I have been give this question. I am just a bit confused where to start?
Prove that $g : \mathrm{GL}(n,\mathbb R)\times \mathrm{GL}(n,\mathbb R)\to \mathrm{GL}(n,\mathbb R)$ given by $g(x, y) := xy$ (matrix multiplication) is continuous, where we take the relative topology from $\mathbb R^{n^2}\times ×\mathbb R^{n^2}\to \mathbb R^{n^2}$ on $\mathrm{GL}(n,\mathbb R)\times \mathrm{GL}(n,\mathbb R)$.
I just don't know where to take into account the relative topology?

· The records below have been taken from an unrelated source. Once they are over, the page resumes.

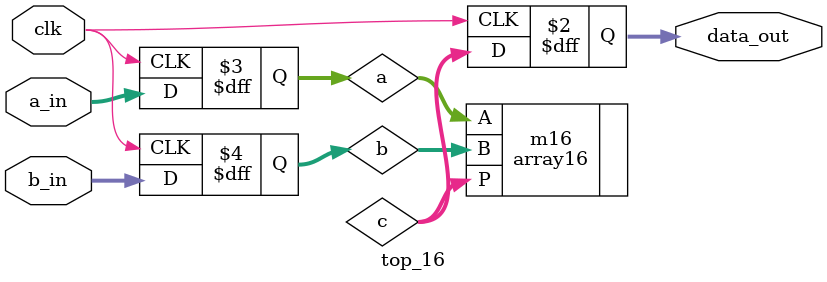
<source format=v>
module top_16(
  input clk,
  input [15:0] a_in,
  input [15:0] b_in,
  output [31:0] data_out
);

reg [15:0] a, b;
wire [31:0] c;
reg [31:0] data_out;

array16 m16(.A(a), .B(b), .P(c));

always @(posedge clk) begin
  a <= a_in;
  b <= b_in;
  data_out <= c;
end
endmodule

</source>
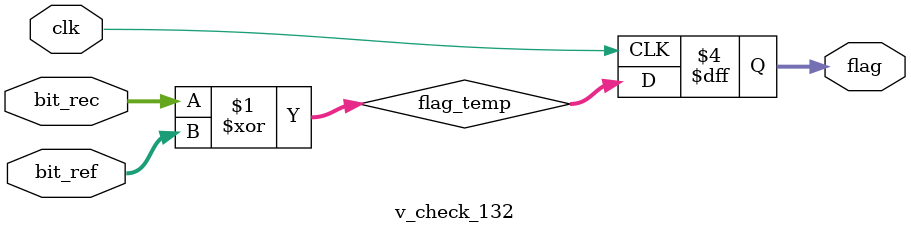
<source format=v>


module v_check_132 (clk, bit_rec, bit_ref, flag );
	input wire clk;
	input wire [131:0] bit_rec;
	input wire [131:0] bit_ref;
	output reg [131:0] flag;
	wire [131:0] flag_temp;

	assign flag_temp[131:0] = bit_rec[131:0] ^ bit_ref[131:0];

	always @(negedge clk) begin
		flag[131:0] <= flag_temp[131:0];
	end

	always @(posedge clk) begin
		$display("%d", flag);
	end
endmodule

</source>
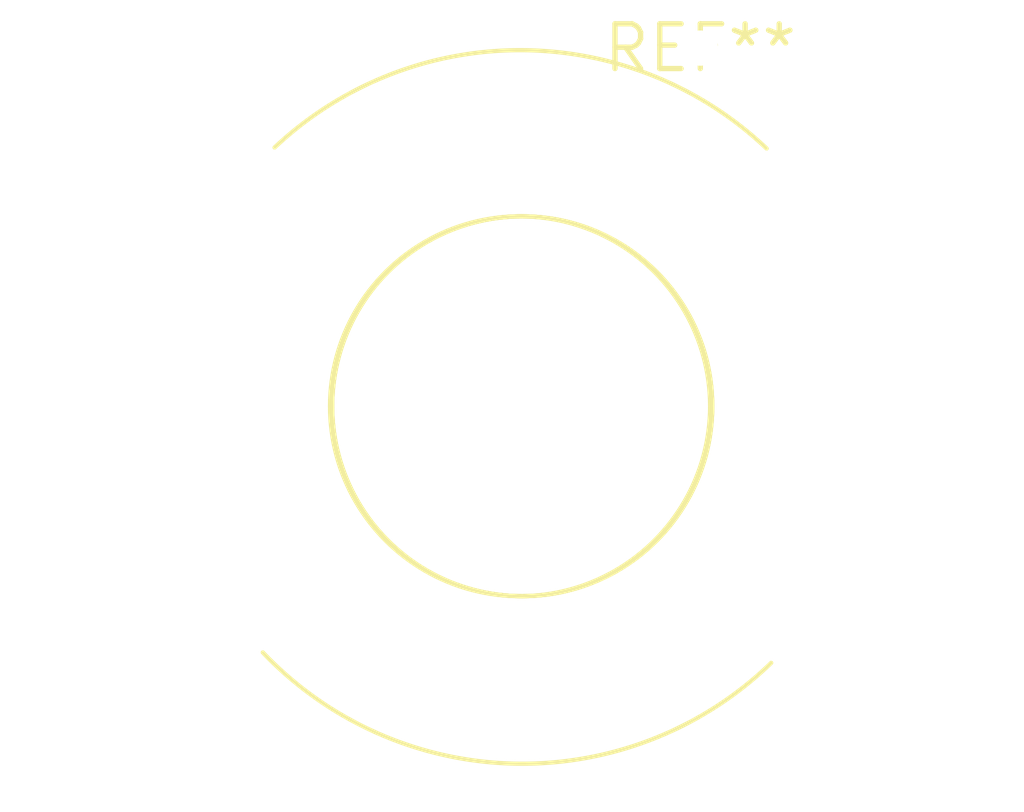
<source format=kicad_pcb>
(kicad_pcb (version 20240108) (generator pcbnew)

  (general
    (thickness 1.6)
  )

  (paper "A4")
  (layers
    (0 "F.Cu" signal)
    (31 "B.Cu" signal)
    (32 "B.Adhes" user "B.Adhesive")
    (33 "F.Adhes" user "F.Adhesive")
    (34 "B.Paste" user)
    (35 "F.Paste" user)
    (36 "B.SilkS" user "B.Silkscreen")
    (37 "F.SilkS" user "F.Silkscreen")
    (38 "B.Mask" user)
    (39 "F.Mask" user)
    (40 "Dwgs.User" user "User.Drawings")
    (41 "Cmts.User" user "User.Comments")
    (42 "Eco1.User" user "User.Eco1")
    (43 "Eco2.User" user "User.Eco2")
    (44 "Edge.Cuts" user)
    (45 "Margin" user)
    (46 "B.CrtYd" user "B.Courtyard")
    (47 "F.CrtYd" user "F.Courtyard")
    (48 "B.Fab" user)
    (49 "F.Fab" user)
    (50 "User.1" user)
    (51 "User.2" user)
    (52 "User.3" user)
    (53 "User.4" user)
    (54 "User.5" user)
    (55 "User.6" user)
    (56 "User.7" user)
    (57 "User.8" user)
    (58 "User.9" user)
  )

  (setup
    (pad_to_mask_clearance 0)
    (pcbplotparams
      (layerselection 0x00010fc_ffffffff)
      (plot_on_all_layers_selection 0x0000000_00000000)
      (disableapertmacros false)
      (usegerberextensions false)
      (usegerberattributes false)
      (usegerberadvancedattributes false)
      (creategerberjobfile false)
      (dashed_line_dash_ratio 12.000000)
      (dashed_line_gap_ratio 3.000000)
      (svgprecision 4)
      (plotframeref false)
      (viasonmask false)
      (mode 1)
      (useauxorigin false)
      (hpglpennumber 1)
      (hpglpenspeed 20)
      (hpglpendiameter 15.000000)
      (dxfpolygonmode false)
      (dxfimperialunits false)
      (dxfusepcbnewfont false)
      (psnegative false)
      (psa4output false)
      (plotreference false)
      (plotvalue false)
      (plotinvisibletext false)
      (sketchpadsonfab false)
      (subtractmaskfromsilk false)
      (outputformat 1)
      (mirror false)
      (drillshape 1)
      (scaleselection 1)
      (outputdirectory "")
    )
  )

  (net 0 "")

  (footprint "Valve_Mini_G" (layer "F.Cu") (at 0 0))

)

</source>
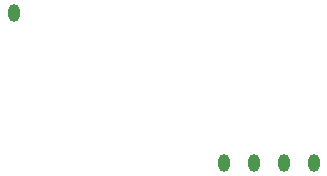
<source format=gbr>
%TF.GenerationSoftware,Altium Limited,Altium Designer,19.0.15 (446)*%
G04 Layer_Color=128*
%FSLAX45Y45*%
%MOMM*%
%TF.FileFunction,Paste,Bot*%
%TF.Part,Single*%
G01*
G75*
%TA.AperFunction,SMDPad,CuDef*%
%ADD42O,1.00000X1.52400*%
D42*
X12446000Y7874000D02*
D03*
X14986000Y6604000D02*
D03*
X14732001D02*
D03*
X14478000D02*
D03*
X14224001D02*
D03*
%TF.MD5,5dd9df78235224b447662b1fd3ca82ce*%
M02*

</source>
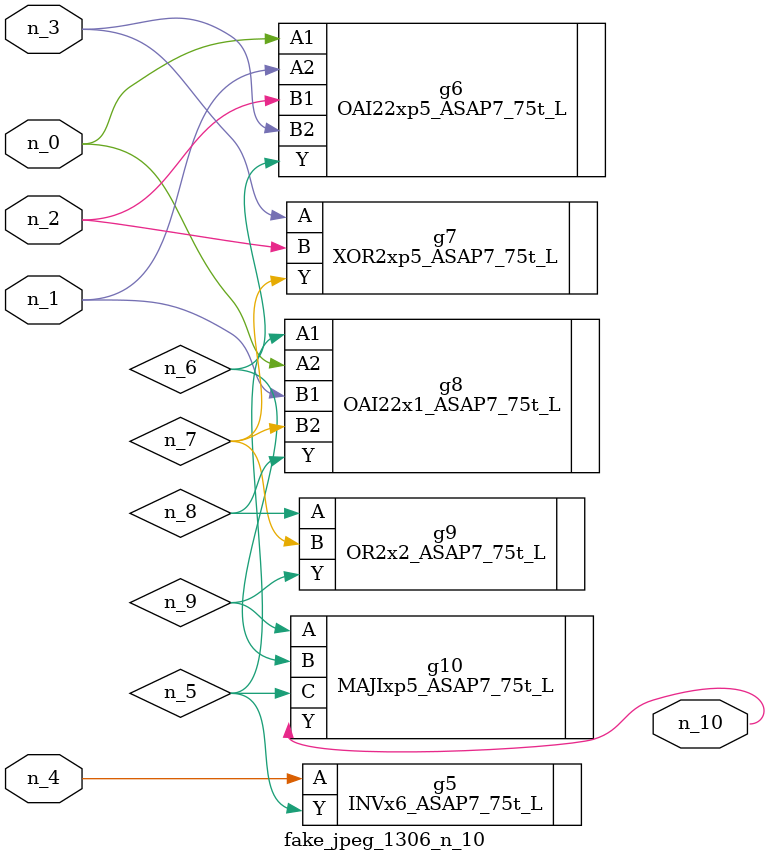
<source format=v>
module fake_jpeg_1306_n_10 (n_3, n_2, n_1, n_0, n_4, n_10);

input n_3;
input n_2;
input n_1;
input n_0;
input n_4;

output n_10;

wire n_8;
wire n_9;
wire n_6;
wire n_5;
wire n_7;

INVx6_ASAP7_75t_L g5 ( 
.A(n_4),
.Y(n_5)
);

OAI22xp5_ASAP7_75t_L g6 ( 
.A1(n_0),
.A2(n_1),
.B1(n_2),
.B2(n_3),
.Y(n_6)
);

XOR2xp5_ASAP7_75t_L g7 ( 
.A(n_3),
.B(n_2),
.Y(n_7)
);

OAI22x1_ASAP7_75t_L g8 ( 
.A1(n_5),
.A2(n_0),
.B1(n_1),
.B2(n_7),
.Y(n_8)
);

OR2x2_ASAP7_75t_L g9 ( 
.A(n_8),
.B(n_7),
.Y(n_9)
);

MAJIxp5_ASAP7_75t_L g10 ( 
.A(n_9),
.B(n_6),
.C(n_5),
.Y(n_10)
);


endmodule
</source>
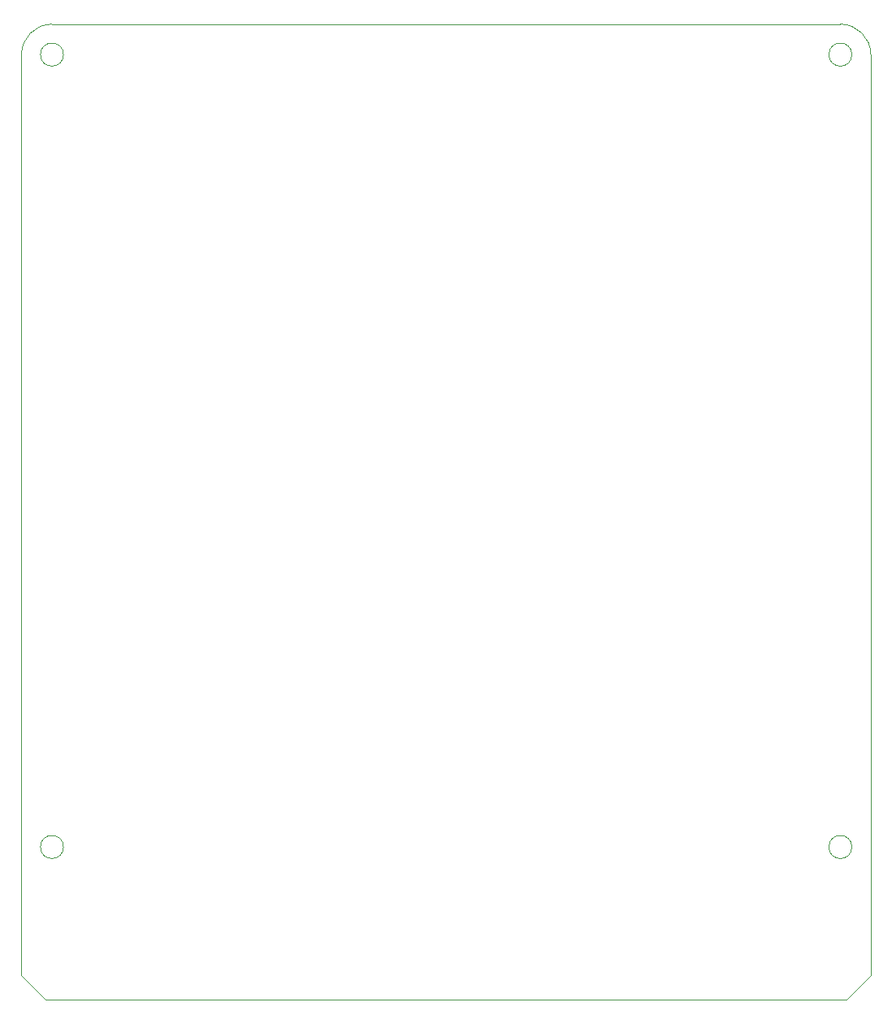
<source format=gbr>
%TF.GenerationSoftware,KiCad,Pcbnew,8.0.4*%
%TF.CreationDate,2025-03-13T14:26:21-04:00*%
%TF.ProjectId,erie_rov_mainboard,65726965-5f72-46f7-965f-6d61696e626f,rev?*%
%TF.SameCoordinates,Original*%
%TF.FileFunction,Profile,NP*%
%FSLAX46Y46*%
G04 Gerber Fmt 4.6, Leading zero omitted, Abs format (unit mm)*
G04 Created by KiCad (PCBNEW 8.0.4) date 2025-03-13 14:26:21*
%MOMM*%
%LPD*%
G01*
G04 APERTURE LIST*
%TA.AperFunction,Profile*%
%ADD10C,0.050800*%
%TD*%
%TA.AperFunction,Profile*%
%ADD11C,0.050000*%
%TD*%
G04 APERTURE END LIST*
D10*
X61715500Y-104775000D02*
G75*
G02*
X59315500Y-104775000I-1200000J0D01*
G01*
X59315500Y-104775000D02*
G75*
G02*
X61715500Y-104775000I1200000J0D01*
G01*
X143884500Y-104775000D02*
G75*
G02*
X141484500Y-104775000I-1200000J0D01*
G01*
X141484500Y-104775000D02*
G75*
G02*
X143884500Y-104775000I1200000J0D01*
G01*
X142684500Y-101600000D02*
X60515500Y-101600000D01*
X145859500Y-195580000D02*
X145859500Y-104775001D01*
X61715500Y-187325000D02*
G75*
G02*
X59315500Y-187325000I-1200000J0D01*
G01*
X59315500Y-187325000D02*
G75*
G02*
X61715500Y-187325000I1200000J0D01*
G01*
X142684500Y-101600000D02*
G75*
G02*
X145859500Y-104775001I0J-3175000D01*
G01*
X143884500Y-187325000D02*
G75*
G02*
X141484500Y-187325000I-1200000J0D01*
G01*
X141484500Y-187325000D02*
G75*
G02*
X143884500Y-187325000I1200000J0D01*
G01*
X57340500Y-104775000D02*
G75*
G02*
X60515500Y-101600000I3175000J0D01*
G01*
X57340500Y-195580000D02*
X57340500Y-104775000D01*
D11*
%TO.C,J1*%
X57340500Y-200660000D02*
X57340500Y-195580000D01*
X59880500Y-203200000D02*
X57340500Y-200660000D01*
X59880500Y-203200000D02*
X143319500Y-203200000D01*
X143319500Y-203200000D02*
X145859500Y-200660000D01*
X145859500Y-200660000D02*
X145859500Y-195580000D01*
%TD*%
M02*

</source>
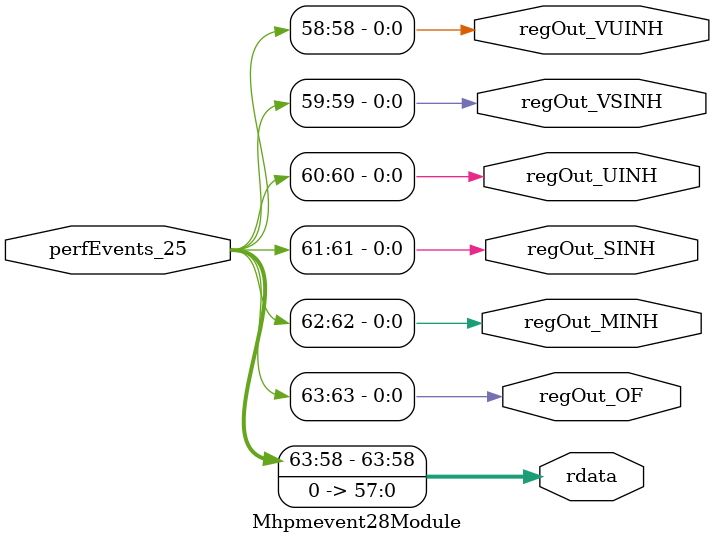
<source format=sv>
`ifndef RANDOMIZE
  `ifdef RANDOMIZE_MEM_INIT
    `define RANDOMIZE
  `endif // RANDOMIZE_MEM_INIT
`endif // not def RANDOMIZE
`ifndef RANDOMIZE
  `ifdef RANDOMIZE_REG_INIT
    `define RANDOMIZE
  `endif // RANDOMIZE_REG_INIT
`endif // not def RANDOMIZE

`ifndef RANDOM
  `define RANDOM $random
`endif // not def RANDOM

// Users can define INIT_RANDOM as general code that gets injected into the
// initializer block for modules with registers.
`ifndef INIT_RANDOM
  `define INIT_RANDOM
`endif // not def INIT_RANDOM

// If using random initialization, you can also define RANDOMIZE_DELAY to
// customize the delay used, otherwise 0.002 is used.
`ifndef RANDOMIZE_DELAY
  `define RANDOMIZE_DELAY 0.002
`endif // not def RANDOMIZE_DELAY

// Define INIT_RANDOM_PROLOG_ for use in our modules below.
`ifndef INIT_RANDOM_PROLOG_
  `ifdef RANDOMIZE
    `ifdef VERILATOR
      `define INIT_RANDOM_PROLOG_ `INIT_RANDOM
    `else  // VERILATOR
      `define INIT_RANDOM_PROLOG_ `INIT_RANDOM #`RANDOMIZE_DELAY begin end
    `endif // VERILATOR
  `else  // RANDOMIZE
    `define INIT_RANDOM_PROLOG_
  `endif // RANDOMIZE
`endif // not def INIT_RANDOM_PROLOG_

// Include register initializers in init blocks unless synthesis is set
`ifndef SYNTHESIS
  `ifndef ENABLE_INITIAL_REG_
    `define ENABLE_INITIAL_REG_
  `endif // not def ENABLE_INITIAL_REG_
`endif // not def SYNTHESIS

// Include rmemory initializers in init blocks unless synthesis is set
`ifndef SYNTHESIS
  `ifndef ENABLE_INITIAL_MEM_
    `define ENABLE_INITIAL_MEM_
  `endif // not def ENABLE_INITIAL_MEM_
`endif // not def SYNTHESIS

module Mhpmevent28Module(
  output [63:0] rdata,
  output        regOut_OF,
  output        regOut_MINH,
  output        regOut_SINH,
  output        regOut_UINH,
  output        regOut_VSINH,
  output        regOut_VUINH,
  input  [63:0] perfEvents_25
);

  assign rdata = {perfEvents_25[63:58], 58'h0};
  assign regOut_OF = perfEvents_25[63];
  assign regOut_MINH = perfEvents_25[62];
  assign regOut_SINH = perfEvents_25[61];
  assign regOut_UINH = perfEvents_25[60];
  assign regOut_VSINH = perfEvents_25[59];
  assign regOut_VUINH = perfEvents_25[58];
endmodule


</source>
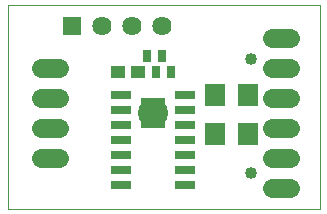
<source format=gts>
G75*
%MOIN*%
%OFA0B0*%
%FSLAX24Y24*%
%IPPOS*%
%LPD*%
%AMOC8*
5,1,8,0,0,1.08239X$1,22.5*
%
%ADD10C,0.0000*%
%ADD11R,0.0800X0.1000*%
%ADD12R,0.0670X0.0276*%
%ADD13C,0.0640*%
%ADD14R,0.0670X0.0749*%
%ADD15R,0.0473X0.0434*%
%ADD16R,0.0316X0.0394*%
%ADD17R,0.0640X0.0640*%
%ADD18C,0.0640*%
%ADD19C,0.0400*%
%ADD20C,0.1000*%
D10*
X000150Y000200D02*
X010550Y000200D01*
X010550Y007000D01*
X000150Y007000D01*
X000150Y000200D01*
D11*
X005000Y003400D03*
D12*
X003937Y003500D03*
X003937Y003000D03*
X003937Y002500D03*
X003937Y002000D03*
X003937Y001500D03*
X003937Y001000D03*
X006063Y001000D03*
X006063Y001500D03*
X006063Y002000D03*
X006063Y002500D03*
X006063Y003000D03*
X006063Y003500D03*
X006063Y004000D03*
X003937Y004000D03*
D13*
X001850Y003900D02*
X001250Y003900D01*
X001250Y002900D02*
X001850Y002900D01*
X001850Y001900D02*
X001250Y001900D01*
X001250Y004900D02*
X001850Y004900D01*
X008950Y004900D02*
X009550Y004900D01*
X009550Y003900D02*
X008950Y003900D01*
X008950Y002900D02*
X009550Y002900D01*
X009550Y001900D02*
X008950Y001900D01*
X008950Y000900D02*
X009550Y000900D01*
X009550Y005900D02*
X008950Y005900D01*
D14*
X008151Y004000D03*
X007049Y004000D03*
X007049Y002700D03*
X008151Y002700D03*
D15*
X004485Y004750D03*
X003815Y004750D03*
D16*
X004794Y005300D03*
X005306Y005300D03*
X005094Y004750D03*
X005606Y004750D03*
D17*
X002300Y006300D03*
D18*
X003300Y006300D03*
X004300Y006300D03*
X005300Y006300D03*
D19*
X008250Y005200D03*
X008250Y001400D03*
D20*
X005000Y003400D03*
M02*

</source>
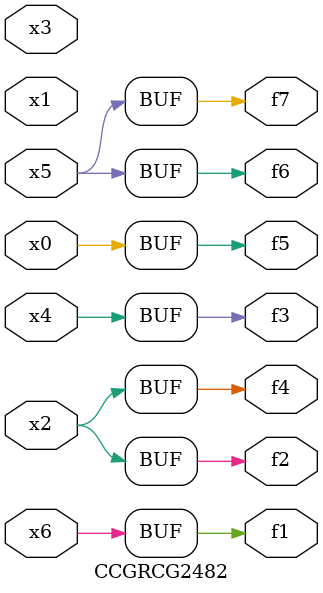
<source format=v>
module CCGRCG2482(
	input x0, x1, x2, x3, x4, x5, x6,
	output f1, f2, f3, f4, f5, f6, f7
);
	assign f1 = x6;
	assign f2 = x2;
	assign f3 = x4;
	assign f4 = x2;
	assign f5 = x0;
	assign f6 = x5;
	assign f7 = x5;
endmodule

</source>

Hint. For each matrix $x=(x_{ij})\in GL(n,\Bbb R)$ define it's norm $\|x\|=\max |x_{ij}|$. A metric $d(x,y)=\|x-y\|$ for any matrices $x,y\in GL(n,\Bbb R)$ induces on $GL(n,\Bbb R)$ the topology inherited from $\Bbb R^{n^2}$. Now if $x,x',y, y'\in GL(n,\Bbb r)$ are matrices such that $\|x'-x\|<\varepsilon$ and $\|y'-y\|<\varepsilon$ then $\|x'y'-xy\|<n(\|y\|+\|x'\|)\varepsilon$. Indeed, for any indices $i,j$ we have
$$(xy)_{ij}=\sum_{k=1}^n x_{ik} y_{kj},$$
$$(x’y’)_{ij}=\sum_{k=1}^n x_{ik}’ y_{kj}’.$$
So $$(xy)_{ij}-(x’y’)_{ij}=\sum_{k=1}^n x_{ik}y_{kj}- x_{ik}’y_{kj}’\le$$
$$\sum_{k=1}^n (x_{ik}-x_{ik}’)y_{kj}+ x_{ik}’(y_{kj}-y_{kj}’)\le $$
$$n(\|x-x’\|\|y\|+\|y-y’\|\|x'\|).$$